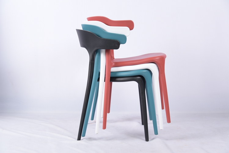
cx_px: 114
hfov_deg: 41.1
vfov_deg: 28.1
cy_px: 76
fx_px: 305
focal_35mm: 48
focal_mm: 48
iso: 125
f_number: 4.2
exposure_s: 1/8
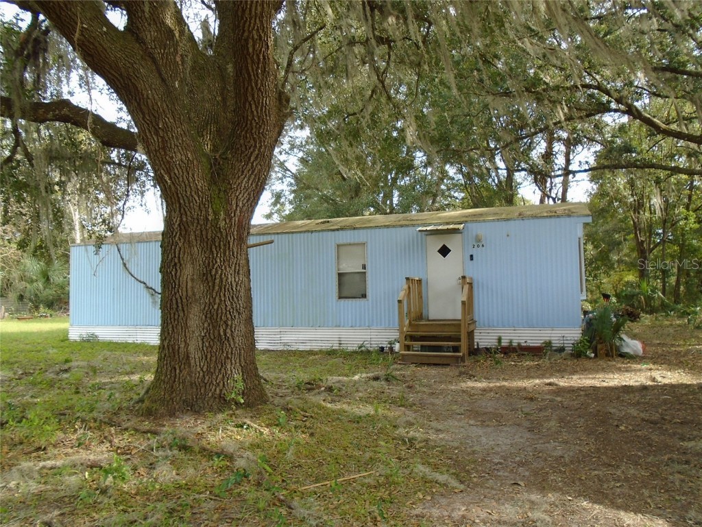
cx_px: 351
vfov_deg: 53.1
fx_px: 527
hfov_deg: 67.3
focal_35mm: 26
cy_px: 264
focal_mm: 4.6
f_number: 3.2
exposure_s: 1/125
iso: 100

What to do | All of the records above should be reproduced exactly, with the pictures left out.

Completed task |
cx_px: 114
hfov_deg: 41.1
vfov_deg: 28.1
cy_px: 76
fx_px: 305
focal_35mm: 48
focal_mm: 48
iso: 125
f_number: 4.2
exposure_s: 1/8
cx_px: 351
vfov_deg: 53.1
fx_px: 527
hfov_deg: 67.3
focal_35mm: 26
cy_px: 264
focal_mm: 4.6
f_number: 3.2
exposure_s: 1/125
iso: 100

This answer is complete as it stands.